National | Par Eva DZ

Cap Protéines : l’autonomie alimentaire dans les élevages de ruminants

Les élevages de ruminants français produisent du lait et de la viande essentiellement avec des aliments produits sur la ferme. Il y a cependant des gains possibles pour leur autonomie en protéines. Explication chiffrée.

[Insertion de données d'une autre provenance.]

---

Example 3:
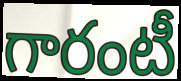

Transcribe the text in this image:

గారంటీ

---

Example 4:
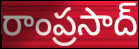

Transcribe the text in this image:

రాంప్రసాద్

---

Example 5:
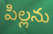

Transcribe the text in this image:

పిల్లను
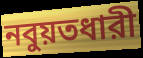
নবুয়তধারী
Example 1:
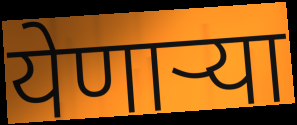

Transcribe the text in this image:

येणार्‍या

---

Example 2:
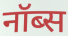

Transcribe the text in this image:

नॉब्स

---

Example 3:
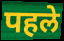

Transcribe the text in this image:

पहले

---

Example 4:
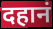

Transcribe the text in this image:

दहानं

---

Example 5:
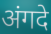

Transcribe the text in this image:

अंगदे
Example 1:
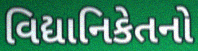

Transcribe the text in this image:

વિદ્યાનિકેતનો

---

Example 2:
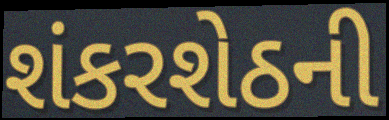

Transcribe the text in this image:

શંકરશેઠની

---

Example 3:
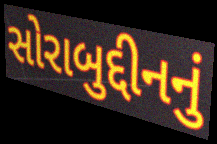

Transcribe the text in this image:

સોરાબુદ્દીનનું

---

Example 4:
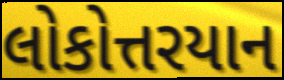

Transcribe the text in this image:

લોકોત્તરયાન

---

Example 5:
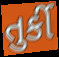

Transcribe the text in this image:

તુર્કી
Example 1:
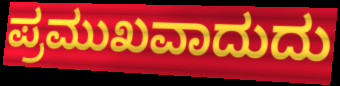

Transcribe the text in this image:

ಪ್ರಮುಖವಾದುದು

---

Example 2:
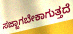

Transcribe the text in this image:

ಸಜ್ಜಾಗಬೇಕಾಗುತ್ತದೆ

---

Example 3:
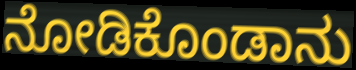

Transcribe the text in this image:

ನೋಡಿಕೊಂಡಾನು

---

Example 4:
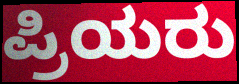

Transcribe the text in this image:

ಪ್ರಿಯರು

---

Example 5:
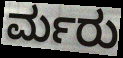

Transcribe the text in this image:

ರ್ಮರು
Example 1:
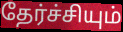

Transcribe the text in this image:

தேர்ச்சியும்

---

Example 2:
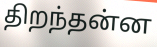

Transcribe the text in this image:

திறந்தன்ன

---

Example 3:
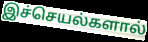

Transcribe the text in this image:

இச்செயல்களால்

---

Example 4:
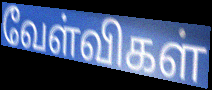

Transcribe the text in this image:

வேள்விகள்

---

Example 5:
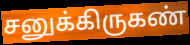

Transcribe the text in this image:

சனுக்கிருகண்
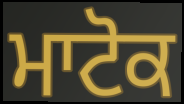
ਮਾਟੋਕ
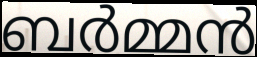
ബർമ്മൻ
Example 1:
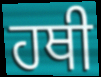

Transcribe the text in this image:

ਹਥੀ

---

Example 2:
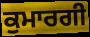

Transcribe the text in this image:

ਕੁਮਾਰਗੀ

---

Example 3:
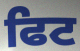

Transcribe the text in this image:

ਫਿਟ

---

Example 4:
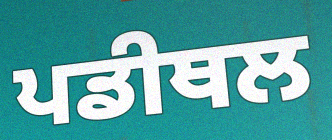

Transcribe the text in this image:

ਪਡੀਥਲ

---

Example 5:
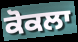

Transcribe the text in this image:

ਕੋਕਲਾ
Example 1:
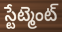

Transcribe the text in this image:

స్టేట్మెంట్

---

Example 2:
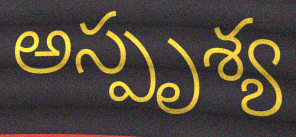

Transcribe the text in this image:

అస్పృశ్య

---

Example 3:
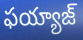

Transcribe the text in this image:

ఫయ్యాజ్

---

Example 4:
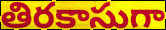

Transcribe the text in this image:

తిరకాసుగా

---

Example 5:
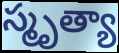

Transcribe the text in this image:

స్మృత్యా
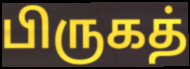
பிருகத்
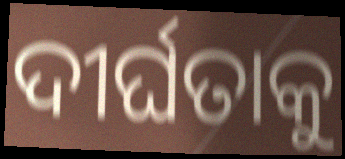
ଦୀର୍ଘତାକୁ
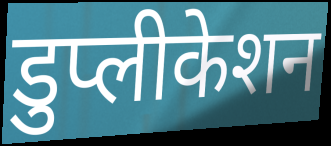
डुप्लीकेशन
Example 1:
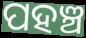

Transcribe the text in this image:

ପହଞ୍ଚ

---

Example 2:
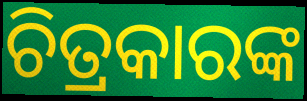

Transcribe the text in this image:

ଚିତ୍ରକାରଙ୍କ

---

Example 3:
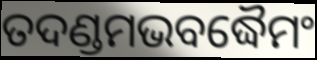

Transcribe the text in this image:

ତଦଣ୍ଡମଭବଦ୍ଧୈମଂ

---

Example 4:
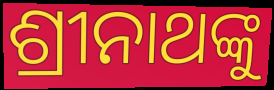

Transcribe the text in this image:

ଶ୍ରୀନାଥଙ୍କୁ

En France, la ration des ruminants est très majoritairement composée d’aliments produits sur l’exploitation. Les données d’Inosys-Réseau d’élevage donnent une autonomie alimentaire moyenne des systèmes herbivores à 83 %. Mais l’autonomie varie selon les systèmes d’élevage. Les ateliers viande sont en moyenne plus autonomes que les ateliers lait : 84 % d’autonomie alimentaire en bovins lait contre 89 % en bovins viande ; 77 % en ovins lait contre 83 % en ovins viande. Avec 54 % d’autonomie alimentaire, les élevages caprins sont les moins autonomes.

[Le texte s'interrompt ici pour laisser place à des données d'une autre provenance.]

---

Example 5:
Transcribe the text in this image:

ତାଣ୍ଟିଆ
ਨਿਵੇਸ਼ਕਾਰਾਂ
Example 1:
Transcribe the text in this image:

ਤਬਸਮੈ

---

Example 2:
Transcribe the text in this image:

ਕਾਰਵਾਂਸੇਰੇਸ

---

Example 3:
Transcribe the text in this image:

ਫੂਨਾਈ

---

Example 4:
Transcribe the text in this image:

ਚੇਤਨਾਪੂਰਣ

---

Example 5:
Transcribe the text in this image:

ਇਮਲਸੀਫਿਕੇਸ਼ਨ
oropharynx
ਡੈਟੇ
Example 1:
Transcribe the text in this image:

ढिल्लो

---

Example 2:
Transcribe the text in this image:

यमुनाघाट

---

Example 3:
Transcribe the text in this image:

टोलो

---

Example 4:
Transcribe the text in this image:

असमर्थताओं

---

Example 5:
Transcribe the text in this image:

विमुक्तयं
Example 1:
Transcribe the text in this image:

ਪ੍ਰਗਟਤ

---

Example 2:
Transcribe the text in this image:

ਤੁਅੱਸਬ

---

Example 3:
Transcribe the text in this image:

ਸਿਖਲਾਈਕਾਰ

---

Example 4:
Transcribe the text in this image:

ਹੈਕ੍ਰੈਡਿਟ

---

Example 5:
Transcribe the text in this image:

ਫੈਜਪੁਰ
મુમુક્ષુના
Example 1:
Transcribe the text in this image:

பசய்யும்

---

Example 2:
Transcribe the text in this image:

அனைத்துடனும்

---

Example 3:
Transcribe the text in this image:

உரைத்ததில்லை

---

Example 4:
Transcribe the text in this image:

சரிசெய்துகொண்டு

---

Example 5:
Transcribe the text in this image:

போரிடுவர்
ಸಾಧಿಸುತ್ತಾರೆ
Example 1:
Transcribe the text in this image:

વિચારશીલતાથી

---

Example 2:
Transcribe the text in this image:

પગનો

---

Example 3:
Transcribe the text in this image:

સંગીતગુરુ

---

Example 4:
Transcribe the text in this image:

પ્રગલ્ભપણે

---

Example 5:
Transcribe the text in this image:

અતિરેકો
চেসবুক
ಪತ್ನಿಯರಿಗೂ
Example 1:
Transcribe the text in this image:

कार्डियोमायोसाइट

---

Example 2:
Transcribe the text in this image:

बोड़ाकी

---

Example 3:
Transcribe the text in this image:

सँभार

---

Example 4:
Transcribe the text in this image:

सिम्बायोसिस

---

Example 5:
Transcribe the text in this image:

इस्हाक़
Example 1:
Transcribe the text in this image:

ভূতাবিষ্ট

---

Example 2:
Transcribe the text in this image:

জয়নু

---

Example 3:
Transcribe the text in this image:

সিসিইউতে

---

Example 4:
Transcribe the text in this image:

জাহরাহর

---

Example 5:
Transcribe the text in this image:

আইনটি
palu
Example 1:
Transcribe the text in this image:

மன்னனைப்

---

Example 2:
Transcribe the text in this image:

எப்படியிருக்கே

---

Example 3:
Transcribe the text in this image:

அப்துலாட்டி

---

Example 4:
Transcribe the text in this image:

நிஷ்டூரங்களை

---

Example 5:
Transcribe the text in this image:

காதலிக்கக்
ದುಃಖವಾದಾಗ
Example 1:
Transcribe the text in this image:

On retrouve cette dichotomie dans l’autonomie en protéines où les élevages français sont autonomes à 75 % en moyenne. Les bovins viande (86 % d’autonomie protéique) et les ovins viande (83 %) sont plus autonomes que les élevages laitiers : 70 % pour les bovins lait, 68 % pour les ovins lait et 47 % pour les caprins.

Si l’alimentation est essentiellement basée sur l’herbe pâturée ou conservée (65% de la ration des bovins en moyenne, avec un assez bon équilibre énergie-protéines) et de maïs ensilage (19 %, très riche en énergie mais pauvre en protéines), les fourrages ne peuvent pas toujours couvrir la totalité des besoins énergétiques et protéiques. Les éleveurs complémentent alors la ration par des aliments concentrés.

Si l’on ne regarde que les concentrés, l’autonomie protéique n’est que de l’ordre de 15 à 20 % dans les systèmes bovins laitiers et de 25 à 30 % dans les systèmes viande et de 4 % en caprins. La complémentation se fait par des matières riches en protéines, notamment de tourteaux de colza (d’origine française, européenne ou internationale) et de tourteaux de soja provenant d’Amérique du Sud et des Etats-Unis. Pourtant, il est possible d’accroître la production de protéines en élevage grâce à des prairies à base de légumineuses ou des légumineuses pures et des mélanges céréales-protéagineux. De même, on peut valoriser en élevage les tourteaux et graines d’oléoprotéagineux produits en France et en Europe en lieu et place des tourteaux de soja importés.